• **Task goal**: Your job is to copy every line in the material containing the word "gestion".

• **Recorded information**:
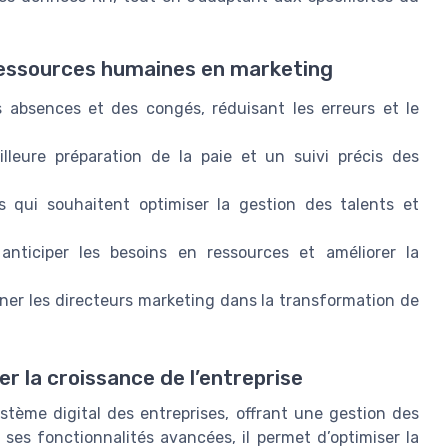
s ressources humaines en marketing
 absences et des congés, réduisant les erreurs et le
leure préparation de la paie et un suivi précis des
es qui souhaitent optimiser la gestion des talents et
ur anticiper les besoins en ressources et améliorer la
gner les directeurs marketing dans la transformation de
r la croissance de l’entreprise
ystème digital des entreprises, offrant une gestion des
 ses fonctionnalités avancées, il permet d’optimiser la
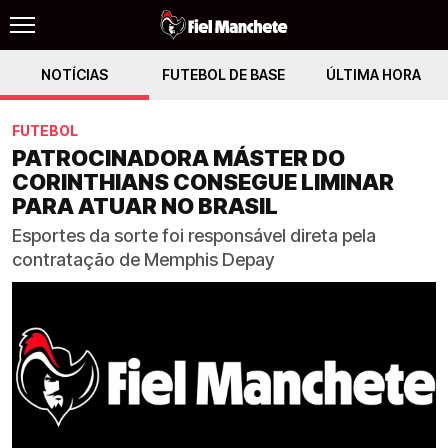
NOTÍCIAS
FUTEBOL DE BASE
ÚLTIMA HORA
FUTEBOL
PATROCINADORA MÁSTER DO
CORINTHIANS CONSEGUE LIMINAR
PARA ATUAR NO BRASIL
Esportes da sorte foi responsável direta pela
contratação de Memphis Depay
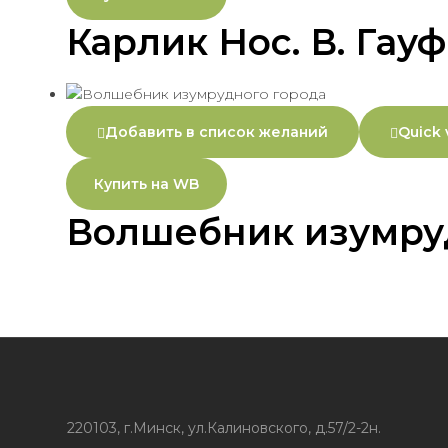
Карлик Нос. В. Гауф
Добавить в список желаний
Quick 
Купить на WB
Волшебник изумру
220103, г.Минск, ул.Калиновского, д.57/2-2н.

• **Finished task**:
es qui souhaitent optimiser la gestion des talents et
ystème digital des entreprises, offrant une gestion des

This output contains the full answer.